Yves Bonnefoy was born in Tours, France, on June 24, 1923. In 1943, after studying science and mathematics at the University of Poitiers, he enrolled at the Sorbonne and moved to Paris, where he associated with the surrealist milieu.

Widely considered France’s most influential modern poet, Bonnefoy published his first book of poetry, Du movement et de l’immobilité de Douve (Mercure de France) in 1953; this volume was published in English as On the Motion and Immobility of Douve (Ohio University Press) in 1968. He went on to write over one hundred books of poems, essays, and criticism, including the poetry collections Beginning and End of the Snow: followed by Where the Arrow Falls (Bucknell University Press, 2012) and Second Simplicity: New Poetry and Prose, 1991–2011 (Yale University Press, 2011).

In praise of The Curved Planks (Farrar, Straus and Giroux, 2006), Paul Auster writes, “Yves Bonnefoy is one of the rare poets in the history of literature to have sustained the highest level of artistic excellence throughout an entire lifetime—now more than half a century of work, and still counting.
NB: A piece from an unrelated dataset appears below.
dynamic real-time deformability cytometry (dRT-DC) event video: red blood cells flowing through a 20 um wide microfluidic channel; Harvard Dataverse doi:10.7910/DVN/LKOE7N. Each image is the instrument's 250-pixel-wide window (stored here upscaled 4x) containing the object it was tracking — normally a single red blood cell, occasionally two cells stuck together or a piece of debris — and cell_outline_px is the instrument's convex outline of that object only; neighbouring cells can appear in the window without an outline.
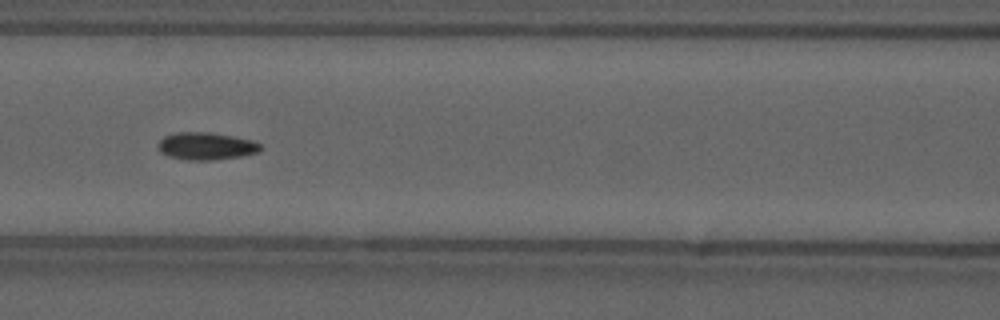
{"species": "common noctule bat (a hibernating species)", "species_latin": "Nyctalus noctula", "temperature_condition": "cold", "stored_images_in_passage": 55, "camera_frame_rate_fps": 3000, "um_per_image_px": 0.085, "animal": {"sex": "male", "forearm_length_mm": 52.5}, "frame": {"image": 1, "passage_image": 24, "time_ms": 7.667, "image_size_px": [1000, 320], "cell_outline_px": [[264, 148], [260, 152], [240, 156], [212, 160], [188, 160], [168, 156], [160, 152], [160, 140], [164, 136], [176, 132], [212, 132], [252, 140], [260, 144]], "centroid_in_image_um": [17.56, 12.41], "position_along_channel_um": 149.0, "area_um2": 16.36}, "authors_computed_cell_mechanics": {"area_um2": 15.4904, "velocity_mm_per_s": 3.6937, "shape_relaxation_time_tau1_ms": 9.743, "shape_relaxation_time_tau2_ms": 3.7446, "deformation_change_tau1": 0.1557, "deformation_change_tau2": 0.0876}}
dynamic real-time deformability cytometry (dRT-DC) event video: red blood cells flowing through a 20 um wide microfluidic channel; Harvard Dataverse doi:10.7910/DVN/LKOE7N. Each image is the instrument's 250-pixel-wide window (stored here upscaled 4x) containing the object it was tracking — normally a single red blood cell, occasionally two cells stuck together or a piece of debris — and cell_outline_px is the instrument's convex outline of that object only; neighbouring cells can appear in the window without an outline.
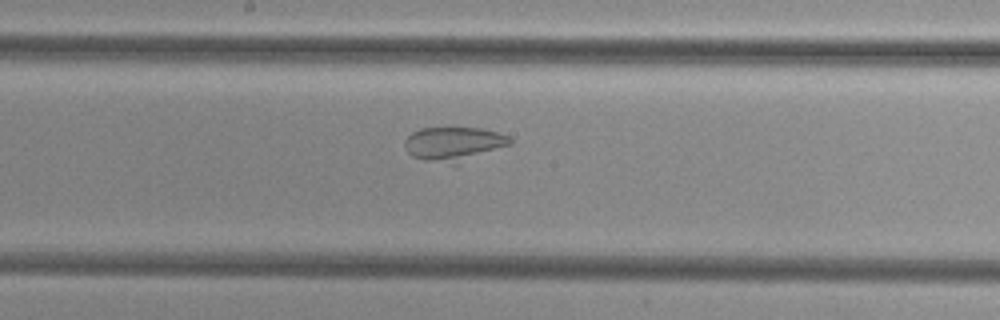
{"species": "common noctule bat (a hibernating species)", "species_latin": "Nyctalus noctula", "temperature_condition": "cold", "stored_images_in_passage": 38, "camera_frame_rate_fps": 3000, "um_per_image_px": 0.085, "animal": {"sex": "female", "body_mass_g": 29.2, "forearm_length_mm": 56.3}, "frame": {"image": 1, "passage_image": 15, "time_ms": 4.667, "image_size_px": [1000, 320], "cell_outline_px": [[512, 144], [456, 164], [424, 160], [412, 156], [404, 148], [404, 140], [412, 132], [420, 128], [480, 128], [496, 132], [508, 136], [512, 140]], "centroid_in_image_um": [38.55, 12.22], "position_along_channel_um": 209.7, "area_um2": 20.75}}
These recent poems, superbly translated by Hoyt Rogers, attest to his enduring greatness.”

Bonnefoy was also renowned for his translations of Shakespeare, Yeats, and Donne, as well as for his literary criticism. In an interview for The Paris Review, he noted, “Poet is a word one can use when speaking of others, if one admires them sufficiently. If someone asks me what I do, I say I’m a critic, or a historian.”

He received many honors and awards throughout his lifetime, including the Prix Goncourt in 1987, the European Prize for Poetry in 2006, the Franz Kafka Prize in 2007 and The Griffin Trust for Excellence in Poetry’s Lifetime Recognition Award in 2011. He taught at the College de France from 1981 to 1994 and lectured at universities worldwide. Bonnefoy died on July 1, 2016, in Paris.